Ripeti parola per parola il tratto del brano selezionato che va da "Primo viaggio" fino a "nei sequel (evitabili)".
#### BRANO SELEZIONATO
La vita scorre placida a Inverary, lenta e limacciosa come acqua di
palude. Mabel Carpenter vive un'angoscia silenziosa mentre i giorni si
inseguono pigri... È sempre uguale? Si ripete all'infinito questa stessa
recita di ogni giorno? Non è una personale ossessione la sua, perché
c'è qualcosa di strano nelle nebbie del paese. Qual è il segreto che il
dottor Hicks nasconde tra i suoi alambicchi? Perché nessuno nasce e
nessuno muore nell'eterna quiete di Inverary?
Primo viaggio
di Dylan nella Zona del Crepuscolo, il confine ove regna l’illusione che la
morte si possa fermare, l’ultimo alito di vita dilatato all’infinito. Sclavi
svela le carte fin dal prologo, un classico destinato a ripetersi nei sequel (evitabili)
########
#### ESTRATTO DEL DATASET
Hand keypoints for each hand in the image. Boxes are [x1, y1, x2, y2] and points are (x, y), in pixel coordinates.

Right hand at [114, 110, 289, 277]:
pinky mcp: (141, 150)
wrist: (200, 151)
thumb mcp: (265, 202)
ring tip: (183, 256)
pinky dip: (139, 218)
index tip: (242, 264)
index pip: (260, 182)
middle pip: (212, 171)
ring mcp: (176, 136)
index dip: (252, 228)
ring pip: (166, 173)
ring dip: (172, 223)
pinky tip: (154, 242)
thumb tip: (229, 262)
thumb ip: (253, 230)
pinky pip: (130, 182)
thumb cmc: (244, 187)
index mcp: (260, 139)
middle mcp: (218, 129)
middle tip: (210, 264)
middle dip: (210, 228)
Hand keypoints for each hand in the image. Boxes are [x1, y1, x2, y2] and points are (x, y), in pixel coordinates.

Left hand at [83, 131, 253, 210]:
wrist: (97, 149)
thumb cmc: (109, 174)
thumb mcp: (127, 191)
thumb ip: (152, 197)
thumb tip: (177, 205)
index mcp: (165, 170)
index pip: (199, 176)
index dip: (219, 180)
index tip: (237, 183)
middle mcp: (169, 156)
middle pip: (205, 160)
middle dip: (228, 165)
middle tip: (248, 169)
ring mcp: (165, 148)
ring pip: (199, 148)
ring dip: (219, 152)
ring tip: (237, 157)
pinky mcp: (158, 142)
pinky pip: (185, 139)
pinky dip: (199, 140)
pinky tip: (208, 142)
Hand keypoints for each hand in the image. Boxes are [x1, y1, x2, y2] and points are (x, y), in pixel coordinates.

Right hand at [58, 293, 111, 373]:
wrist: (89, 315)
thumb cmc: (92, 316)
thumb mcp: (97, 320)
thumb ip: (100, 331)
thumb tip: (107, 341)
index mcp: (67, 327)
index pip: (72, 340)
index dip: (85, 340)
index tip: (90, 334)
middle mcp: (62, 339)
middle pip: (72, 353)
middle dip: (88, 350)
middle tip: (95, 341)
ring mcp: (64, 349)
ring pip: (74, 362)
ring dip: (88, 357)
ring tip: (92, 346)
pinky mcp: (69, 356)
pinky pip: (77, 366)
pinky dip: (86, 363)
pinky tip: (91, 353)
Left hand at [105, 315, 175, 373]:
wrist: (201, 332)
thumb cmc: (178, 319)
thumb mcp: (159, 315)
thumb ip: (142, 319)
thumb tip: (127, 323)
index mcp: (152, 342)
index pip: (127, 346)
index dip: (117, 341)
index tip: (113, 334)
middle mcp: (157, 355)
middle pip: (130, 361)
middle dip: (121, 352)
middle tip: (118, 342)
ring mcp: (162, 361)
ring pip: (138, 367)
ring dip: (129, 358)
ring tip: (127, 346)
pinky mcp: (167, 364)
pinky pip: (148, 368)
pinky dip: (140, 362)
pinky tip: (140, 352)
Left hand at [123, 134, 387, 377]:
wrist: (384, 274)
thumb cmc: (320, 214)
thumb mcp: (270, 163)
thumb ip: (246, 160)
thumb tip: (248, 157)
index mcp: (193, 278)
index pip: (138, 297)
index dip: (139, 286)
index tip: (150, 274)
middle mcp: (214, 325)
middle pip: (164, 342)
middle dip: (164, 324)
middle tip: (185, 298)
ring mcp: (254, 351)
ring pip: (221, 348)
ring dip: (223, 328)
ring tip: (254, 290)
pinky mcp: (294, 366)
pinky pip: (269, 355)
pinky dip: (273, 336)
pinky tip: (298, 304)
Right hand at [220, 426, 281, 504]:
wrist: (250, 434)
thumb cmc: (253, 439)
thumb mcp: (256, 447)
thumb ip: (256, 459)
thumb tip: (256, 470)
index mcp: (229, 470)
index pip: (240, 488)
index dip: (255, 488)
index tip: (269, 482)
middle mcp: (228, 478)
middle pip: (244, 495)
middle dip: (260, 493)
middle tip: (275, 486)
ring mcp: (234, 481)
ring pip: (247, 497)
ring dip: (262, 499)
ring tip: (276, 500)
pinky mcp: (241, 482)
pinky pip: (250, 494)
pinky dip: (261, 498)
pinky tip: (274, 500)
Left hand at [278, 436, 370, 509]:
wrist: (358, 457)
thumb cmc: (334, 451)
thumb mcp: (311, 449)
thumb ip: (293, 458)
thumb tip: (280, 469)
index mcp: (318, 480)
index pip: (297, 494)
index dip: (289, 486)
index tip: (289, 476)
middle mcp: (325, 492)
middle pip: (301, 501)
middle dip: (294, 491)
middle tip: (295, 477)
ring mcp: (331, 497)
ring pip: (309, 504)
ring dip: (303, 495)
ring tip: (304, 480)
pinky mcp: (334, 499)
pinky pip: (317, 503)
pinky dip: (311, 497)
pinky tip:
########
__RISULTATO FINALE__:
Primo viaggio
di Dylan nella Zona del Crepuscolo, il confine ove regna l’illusione che la
morte si possa fermare, l’ultimo alito di vita dilatato all’infinito. Sclavi
svela le carte fin dal prologo, un classico destinato a ripetersi nei sequel (evitabili)